Release time:  2018-01-30 Release source:  Mark Traphagen author:  ADNose browse:  391


For nearly three days after Facebook announced perhaps its biggest change ever to its News Feed, I was glued to my social media feeds like a Wall Street broker watching the stock ticker. The responses I saw there fell into two consistent groups: page owners and publishers (PANIC!) and trusted social media experts/influencers/consultants (Stay Calm and Keep on Posting!).


Why are the experts not panicking? More on that below, but first let’s cover the broad picture of what the change is.


Facebook’s Mark Zuckerberg announced on January 11 that he was ordering a major change in “how we build Facebook.” Instead of focusing on surfacing “relevant content” for users, Facebook will now focus on “helping you have more meaningful social interactions.” Adam Mosseri, the head of News Feed for Facebook, explained that this means promoting posts that are more likely to create real conversations between real people.


Both Zuckerberg and Mosseri stated that one result of this change to the Facebook News Feed algorithm would be users seeing “less public content like posts from businesses, brands and media.” Why? Not because Facebook was now devaluing those sources per se, but because the vast majority of content from those sources creates very little “meaningful interaction” by users, the new holy grail of Facebook reach.


It’s easy to see why page owners (particularly “businesses, brands and media”) went into panic mode. It sounded like what little organic reach they still had to their fans was now going to become near zero.


So why are so many social media experts so calm about the announcement?


The common message

Are you hearing some common themes in what these experienced social media marketing advisers are saying? Here’s what I hear:


The Facebook algorithm change is not that big a change. Facebook has been working hard for a long time now to improve the News Feed experience for its users. Content and social media marketers shocked by this simply weren’t paying attention.

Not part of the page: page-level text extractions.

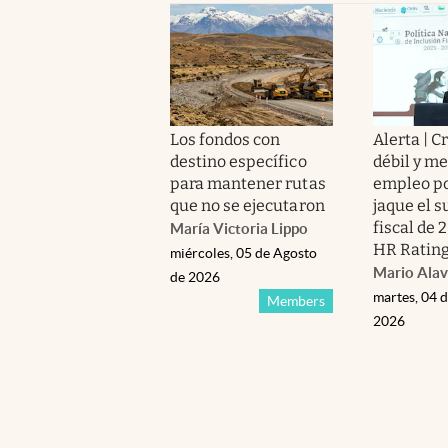
Los fondos con
Alerta | 
destino específico
débil y m
para mantener rutas
empleo p
que no se ejecutaron
jaque el s
fiscal de 
María Victoria Lippo
HR Ratin
miércoles, 05 de Agosto
Mario Alav
de 2026
martes, 04 
Members
2026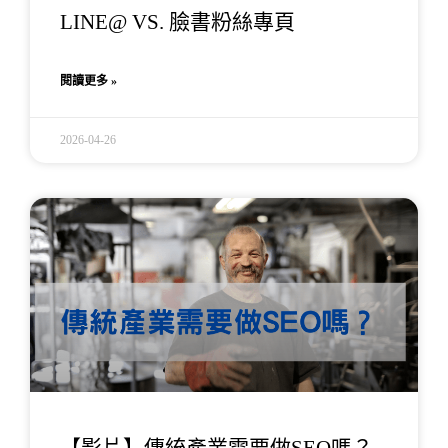
LINE@ VS. 臉書粉絲專頁
閱讀更多 »
2026-04-26
【影片】傳統產業需要做SEO嗎？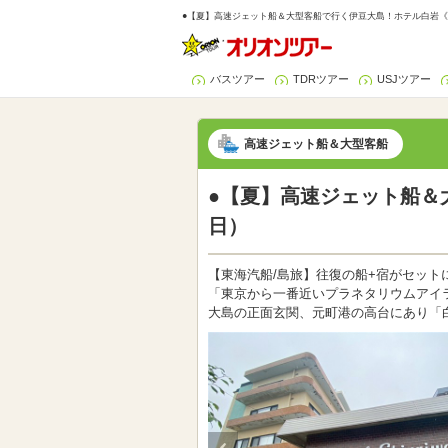
●【夏】高速ジェット船＆大型客船で行く伊豆大島！ホテル白岩《宿
バスツアー
TDRツアー
USJツアー
高速ジェット船＆大型客船
●【夏】高速ジェット船＆
日）
【東海汽船/島旅】往復の船+宿がセット
「東京から一番近いプラネタリウムアイ
大島の正面玄関、元町港の高台にあり「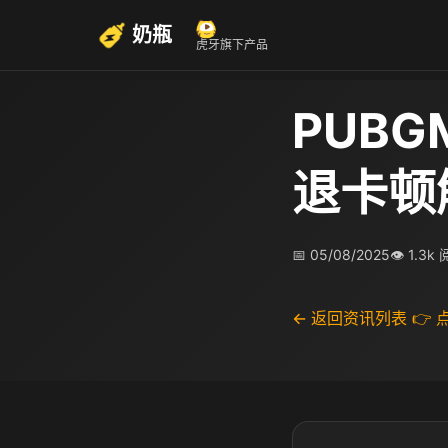
奶瓶
虎牙旗下产品
PUB
退卡顿
📅 05/08/2025
👁 1.3k
← 返回资讯列表
👉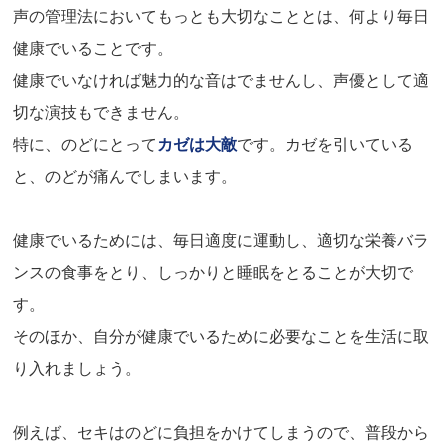
声の管理法においてもっとも大切なこととは、何より毎日
健康でいることです。
健康でいなければ魅力的な音はでませんし、声優として適
切な演技もできません。
特に、のどにとって
カゼは大敵
です。カゼを引いている
と、のどが痛んでしまいます。
健康でいるためには、毎日適度に運動し、適切な栄養バラ
ンスの食事をとり、しっかりと睡眠をとることが大切で
す。
そのほか、自分が健康でいるために必要なことを生活に取
り入れましょう。
例えば、セキはのどに負担をかけてしまうので、普段から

Facebook is doing you a favor. The kinds of content this change will drive out of users’ News Feeds had little to no value to begin with, and not just to Facebook and its users. Content trying to game engagement or get attention simply to chase after an ever-dwindling piece of organic reach rarely had any connection to a business’s real goals — the reasons it was on Facebook in the first place: to create fans who would want to become customers.

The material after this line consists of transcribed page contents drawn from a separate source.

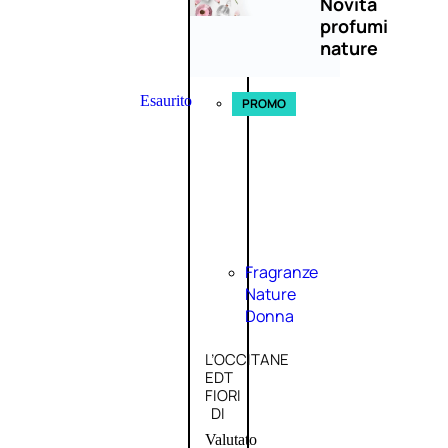
Novità
profumi
nature
Esaurito
PROMO
Fragranze
Nature
Donna
L’OCCITANE
EDT
FIORI
DI
Valutato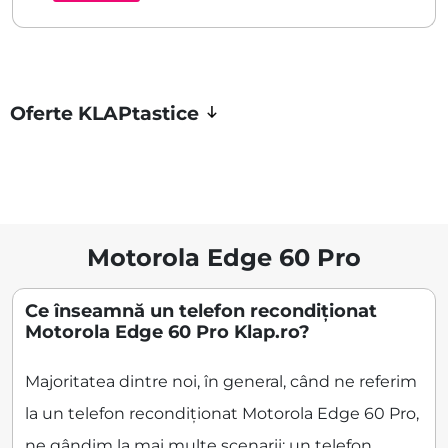
Oferte KLAPtastice
Motorola Edge 60 Pro
Ce înseamnă un telefon recondiționat
Motorola Edge 60 Pro Klap.ro?
Majoritatea dintre noi, în general, când ne referim
la un telefon recondiționat Motorola Edge 60 Pro,
ne gândim la mai multe scenarii: un telefon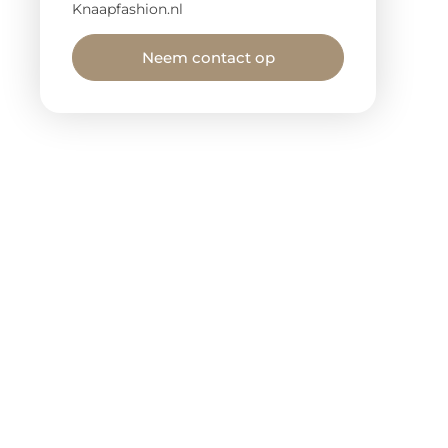
Knaapfashion.nl
Neem contact op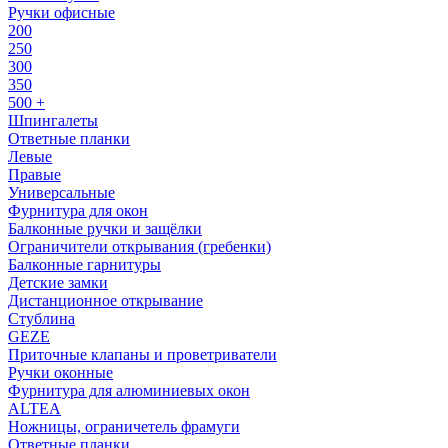
Ручки офисные
200
250
300
350
500 +
Шпингалеты
Ответные планки
Левые
Правые
Универсальные
Фурнитура для окон
Балконные ручки и защёлки
Ограничители открывания (гребенки)
Балконные гарнитуры
Детские замки
Дистанционное открывание
Стублина
GEZE
Приточные клапаны и проветриватели
Ручки оконные
Фурнитура для алюминиевых окон
ALTEA
Ножницы, ограничетель фрамуги
Ответные планки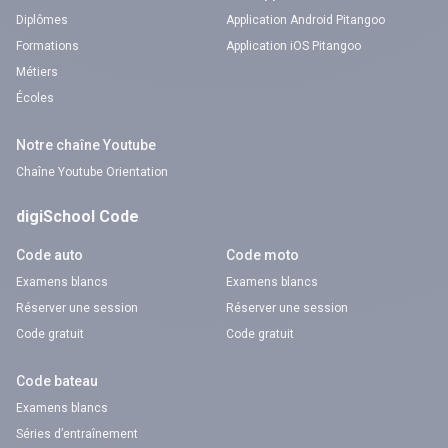
Diplômes
Application Android Pitangoo
Formations
Application iOS Pitangoo
Métiers
Écoles
Notre chaîne Youtube
Chaîne Youtube Orientation
digiSchool Code
Code auto
Code moto
Examens blancs
Examens blancs
Réserver une session
Réserver une session
Code gratuit
Code gratuit
Code bateau
Examens blancs
Séries d’entraînement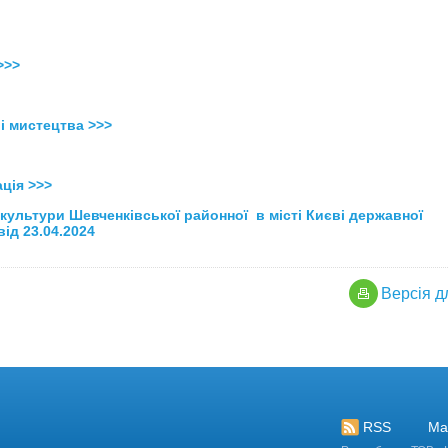
>>>
і мистецтва >>>
ація >>>
культури Шевченківської районної в місті Києві державної
від 23.04.2024
Версiя д
страція
RSS
Ма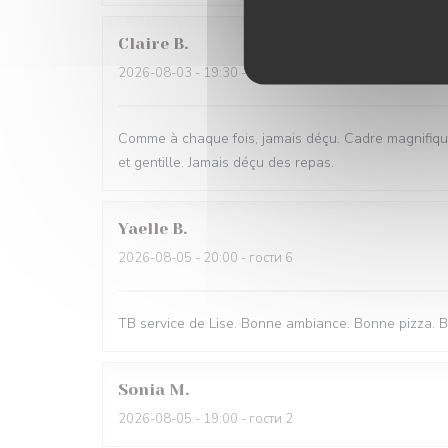
Claire
B
2026-08-03
- 19:30 - гости 3
Comme à chaque fois, jamais déçu. Cadre magnifique
et gentille. Jamais déçu des repas.
Yaelle
B
2026-08-05
- 20:00 - гости 6
TB service de Lise. Bonne ambiance. Bonne pizza. B
Sonia
M
2026-08-05
- 19:00 - гости 2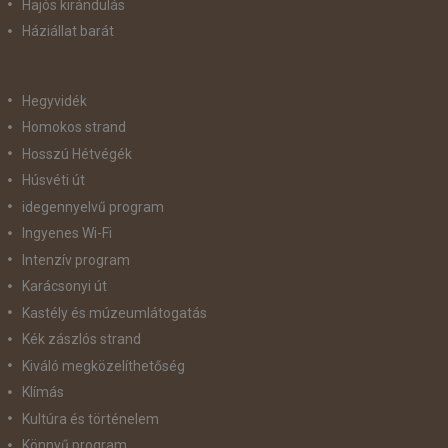
Hajós kirándulás
Háziállat barát
Hegyvidék
Homokos strand
Hosszú Hétvégék
Húsvéti út
idegennyelvű program
Ingyenes Wi-Fi
Intenzív program
Karácsonyi út
Kastély és múzeumlátogatás
Kék zászlós strand
Kiváló megközelíthetőség
Klímás
Kultúra és történelem
Könnyű program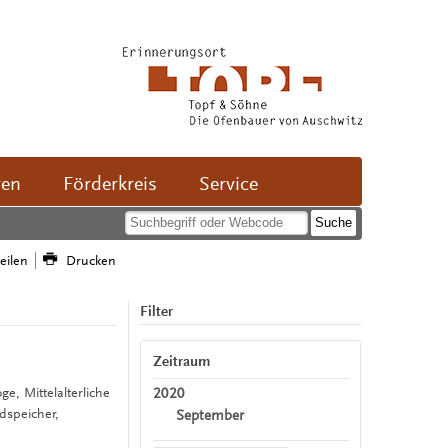
ven
Förderkreis
Service
teilen
Drucken
Filter
Zeitraum
2020
ge, Mittelalterliche
dspeicher,
September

There are still opportunities to win organically on Facebook, but they will be harder to attain. But then, the best and most effective marketing always comes at the cost of real effort and creativity.

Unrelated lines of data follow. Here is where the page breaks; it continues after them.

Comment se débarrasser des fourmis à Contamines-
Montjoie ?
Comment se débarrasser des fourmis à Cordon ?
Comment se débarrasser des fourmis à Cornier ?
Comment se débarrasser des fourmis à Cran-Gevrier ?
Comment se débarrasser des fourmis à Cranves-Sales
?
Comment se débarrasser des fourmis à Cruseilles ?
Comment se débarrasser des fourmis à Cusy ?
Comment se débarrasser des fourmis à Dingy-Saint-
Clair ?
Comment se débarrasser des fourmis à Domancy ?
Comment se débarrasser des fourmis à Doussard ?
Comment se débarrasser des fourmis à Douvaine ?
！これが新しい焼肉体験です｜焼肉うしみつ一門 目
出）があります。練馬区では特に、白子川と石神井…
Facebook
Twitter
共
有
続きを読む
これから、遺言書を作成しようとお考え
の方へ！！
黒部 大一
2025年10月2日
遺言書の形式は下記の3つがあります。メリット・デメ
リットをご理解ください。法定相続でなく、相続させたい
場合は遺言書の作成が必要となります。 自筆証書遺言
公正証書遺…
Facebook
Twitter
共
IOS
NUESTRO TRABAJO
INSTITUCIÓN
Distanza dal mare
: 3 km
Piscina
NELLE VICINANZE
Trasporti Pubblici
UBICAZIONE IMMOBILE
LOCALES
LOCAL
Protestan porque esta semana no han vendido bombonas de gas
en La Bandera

Now more than ever, you must embrace the paid advertising side of Facebook. Don’t waste energy in anger at Facebook over their alleged plot to force you to spend more on paid promotion. The targeting and reach of Facebook advertising is a tremendous opportunity. Smart marketers will spend more time there and less on agonizing over organic reach.

Diversify your marketing. If you were overly dependent on free reach to Facebook fans, you were dangerously out of balance way before this change. Seek out and develop all the useful channels for building and maintaining an audience, including email, SEO, PPC, video, podcasting and so on.

The most important message is this: Crying over what once was (or maybe what you imagined once was) is the most non-productive thing you can do. It won’t add a single customer to your business.


Never get dependent on anything “free” that is owned by someone else. Sure, make use of it while you can, and develop whatever opportunities it affords, but always treat it like it might disappear tomorrow — because sometimes it does.